* _Exercise aim_
Pictures must not appear in the copy. Restate exactly the lines below from the one with "Utilizamos cookies estadísticas" through the one with "für weitere Informationen)", inclusive.

* _Dataset records_
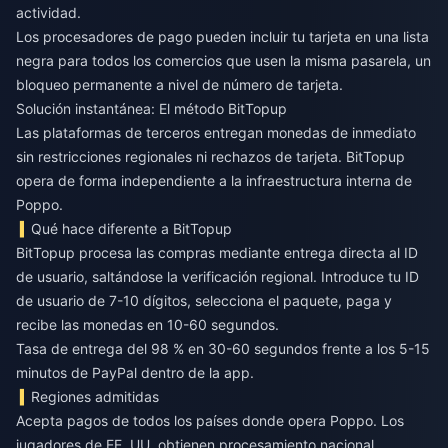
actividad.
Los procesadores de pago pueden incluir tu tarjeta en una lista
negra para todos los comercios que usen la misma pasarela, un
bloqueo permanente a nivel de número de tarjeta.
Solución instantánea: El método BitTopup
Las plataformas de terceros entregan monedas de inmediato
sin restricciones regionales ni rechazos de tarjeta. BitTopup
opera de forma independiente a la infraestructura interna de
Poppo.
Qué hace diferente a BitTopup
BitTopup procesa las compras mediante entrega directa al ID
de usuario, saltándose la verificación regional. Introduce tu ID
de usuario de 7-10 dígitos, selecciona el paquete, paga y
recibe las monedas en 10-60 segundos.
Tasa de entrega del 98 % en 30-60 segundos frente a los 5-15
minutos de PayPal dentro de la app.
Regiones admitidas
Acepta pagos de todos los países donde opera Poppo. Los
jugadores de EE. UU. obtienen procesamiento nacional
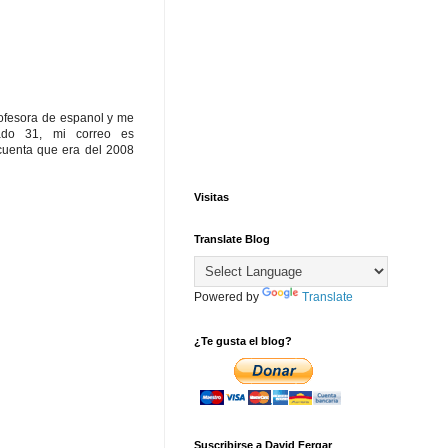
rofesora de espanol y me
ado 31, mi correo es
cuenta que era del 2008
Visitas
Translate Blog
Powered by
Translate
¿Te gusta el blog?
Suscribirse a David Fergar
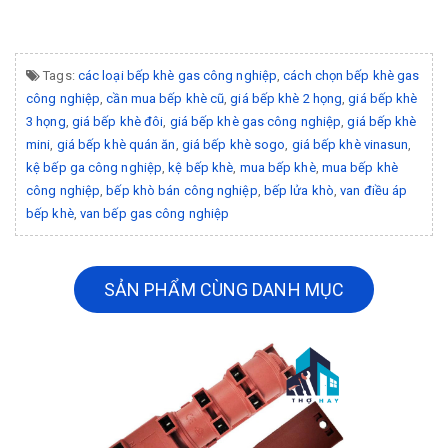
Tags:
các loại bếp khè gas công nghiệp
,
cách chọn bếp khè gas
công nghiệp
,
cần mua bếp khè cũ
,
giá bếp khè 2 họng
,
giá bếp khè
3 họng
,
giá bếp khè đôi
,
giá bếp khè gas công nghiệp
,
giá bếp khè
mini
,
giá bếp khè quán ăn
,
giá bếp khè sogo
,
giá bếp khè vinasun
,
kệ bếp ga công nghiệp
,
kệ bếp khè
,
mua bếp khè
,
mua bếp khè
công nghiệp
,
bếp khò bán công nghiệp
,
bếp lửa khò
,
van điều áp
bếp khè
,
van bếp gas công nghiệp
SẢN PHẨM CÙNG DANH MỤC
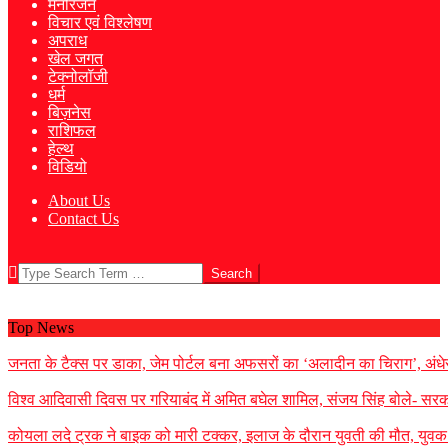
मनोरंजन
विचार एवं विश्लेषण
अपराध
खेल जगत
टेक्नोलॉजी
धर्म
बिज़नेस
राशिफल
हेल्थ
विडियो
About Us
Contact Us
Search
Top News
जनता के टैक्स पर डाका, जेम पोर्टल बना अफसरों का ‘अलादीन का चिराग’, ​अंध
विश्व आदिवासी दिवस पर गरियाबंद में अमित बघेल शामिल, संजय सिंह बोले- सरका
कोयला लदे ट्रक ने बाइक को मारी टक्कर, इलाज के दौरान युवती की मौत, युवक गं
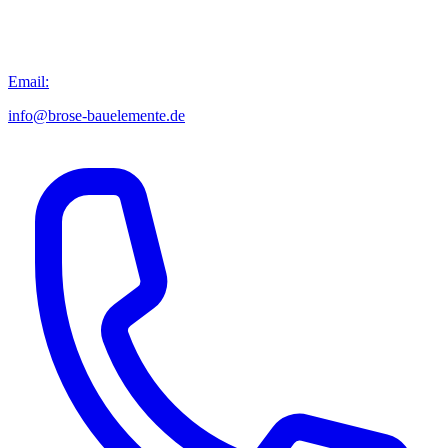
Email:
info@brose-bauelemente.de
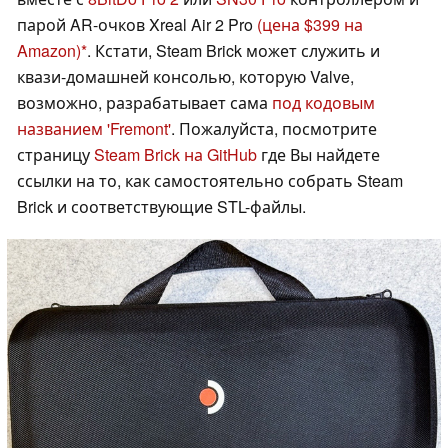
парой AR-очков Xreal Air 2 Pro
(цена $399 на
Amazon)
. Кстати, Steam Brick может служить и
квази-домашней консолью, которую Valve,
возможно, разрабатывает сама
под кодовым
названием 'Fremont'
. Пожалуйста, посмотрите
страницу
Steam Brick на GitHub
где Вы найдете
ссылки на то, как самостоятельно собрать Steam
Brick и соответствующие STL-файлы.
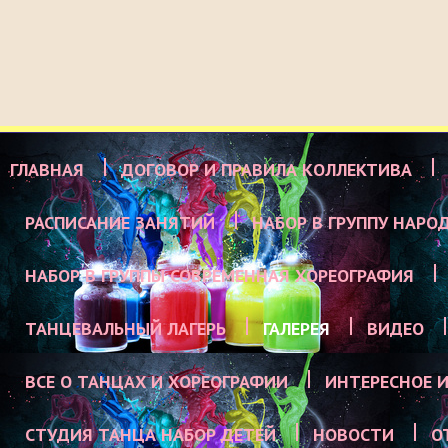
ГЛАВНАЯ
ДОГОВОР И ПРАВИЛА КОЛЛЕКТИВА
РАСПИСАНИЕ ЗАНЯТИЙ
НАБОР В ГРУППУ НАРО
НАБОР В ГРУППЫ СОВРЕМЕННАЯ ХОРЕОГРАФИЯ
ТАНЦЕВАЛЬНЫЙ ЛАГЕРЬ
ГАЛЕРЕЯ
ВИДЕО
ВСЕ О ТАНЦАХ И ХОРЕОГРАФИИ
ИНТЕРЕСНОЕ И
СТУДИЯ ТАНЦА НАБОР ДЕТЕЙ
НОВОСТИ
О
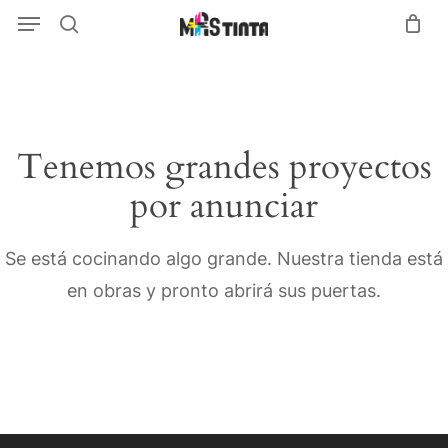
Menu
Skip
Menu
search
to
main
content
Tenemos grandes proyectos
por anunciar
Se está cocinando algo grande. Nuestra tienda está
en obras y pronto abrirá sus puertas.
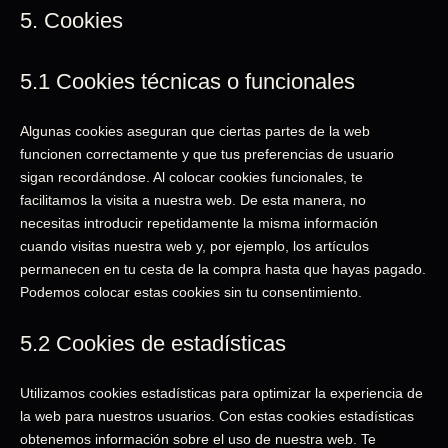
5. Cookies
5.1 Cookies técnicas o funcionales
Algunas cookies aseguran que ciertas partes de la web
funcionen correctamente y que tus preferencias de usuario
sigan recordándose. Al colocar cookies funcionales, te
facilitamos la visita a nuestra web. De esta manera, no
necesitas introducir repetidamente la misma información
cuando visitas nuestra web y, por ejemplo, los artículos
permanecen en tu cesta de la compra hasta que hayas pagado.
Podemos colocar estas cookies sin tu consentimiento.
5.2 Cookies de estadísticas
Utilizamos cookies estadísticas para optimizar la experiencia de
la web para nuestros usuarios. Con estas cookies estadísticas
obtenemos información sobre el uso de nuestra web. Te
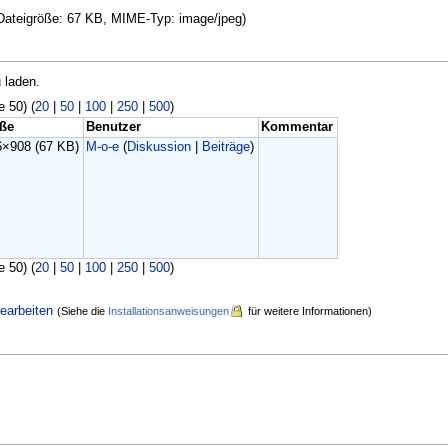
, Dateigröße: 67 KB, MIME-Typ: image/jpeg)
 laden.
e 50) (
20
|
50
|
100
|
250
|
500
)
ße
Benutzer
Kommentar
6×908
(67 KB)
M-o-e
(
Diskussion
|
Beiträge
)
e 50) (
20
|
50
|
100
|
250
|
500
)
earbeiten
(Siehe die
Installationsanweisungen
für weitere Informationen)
---
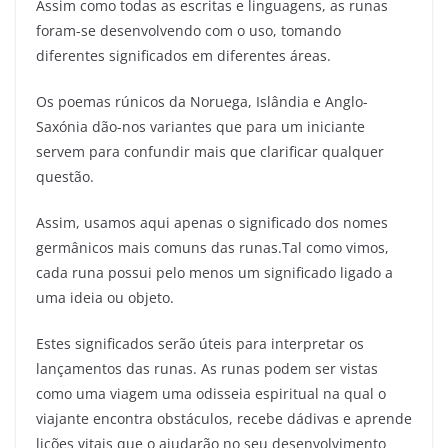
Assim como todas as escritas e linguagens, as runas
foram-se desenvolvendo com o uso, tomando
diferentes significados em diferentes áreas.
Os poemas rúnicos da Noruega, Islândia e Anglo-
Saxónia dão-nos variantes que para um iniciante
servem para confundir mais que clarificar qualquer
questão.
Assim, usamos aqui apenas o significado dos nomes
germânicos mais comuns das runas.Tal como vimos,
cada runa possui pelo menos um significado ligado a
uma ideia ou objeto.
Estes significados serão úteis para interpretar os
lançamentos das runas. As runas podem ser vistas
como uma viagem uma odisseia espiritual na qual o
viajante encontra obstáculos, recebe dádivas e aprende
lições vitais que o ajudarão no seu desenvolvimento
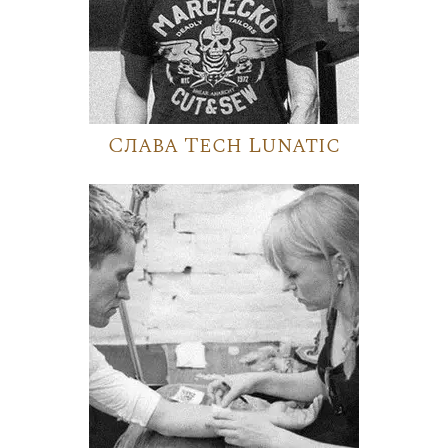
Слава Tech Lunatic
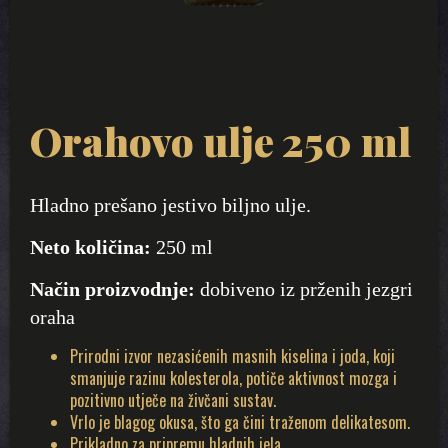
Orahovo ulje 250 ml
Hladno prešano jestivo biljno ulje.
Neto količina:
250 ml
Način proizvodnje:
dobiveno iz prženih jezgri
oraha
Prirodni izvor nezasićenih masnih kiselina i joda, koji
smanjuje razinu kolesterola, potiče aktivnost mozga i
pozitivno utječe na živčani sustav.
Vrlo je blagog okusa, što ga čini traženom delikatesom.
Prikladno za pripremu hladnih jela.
==
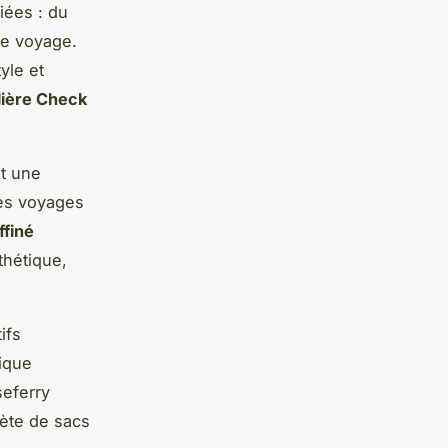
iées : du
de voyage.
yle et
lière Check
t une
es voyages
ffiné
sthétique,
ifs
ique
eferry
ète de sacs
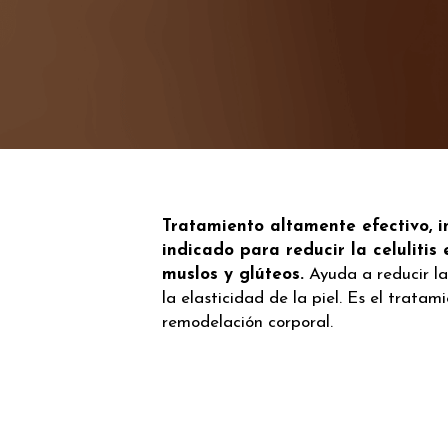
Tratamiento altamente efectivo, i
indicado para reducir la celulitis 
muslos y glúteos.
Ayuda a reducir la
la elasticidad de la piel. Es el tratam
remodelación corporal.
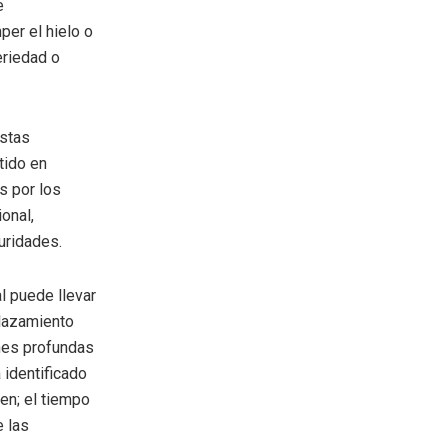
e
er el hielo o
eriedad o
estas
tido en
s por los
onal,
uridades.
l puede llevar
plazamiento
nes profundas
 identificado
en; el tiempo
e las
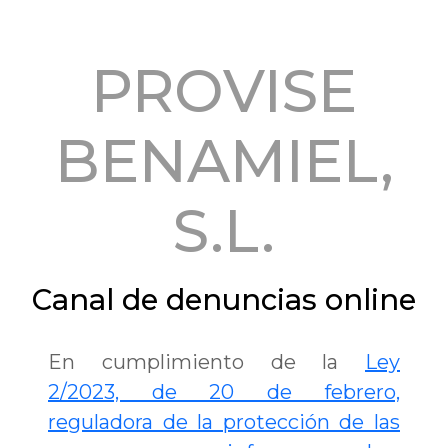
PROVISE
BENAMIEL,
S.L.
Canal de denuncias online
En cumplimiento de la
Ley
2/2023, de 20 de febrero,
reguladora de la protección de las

* _Exercise solution_
Utilizamos cookies estadísticas para optimizar la experiencia de
la web para nuestros usuarios. Con estas cookies estadísticas
obtenemos información sobre el uso de nuestra web. Te
, Dateigröße: 67 KB, MIME-Typ: image/jpeg)
 laden.
e 50) (
20
|
50
|
100
|
250
|
500
)
ße
Benutzer
Kommentar
6×908
(67 KB)
M-o-e
(
Diskussion
|
Beiträge
)
e 50) (
20
|
50
|
100
|
250
|
500
)
earbeiten
(Siehe die
Installationsanweisungen
für weitere Informationen)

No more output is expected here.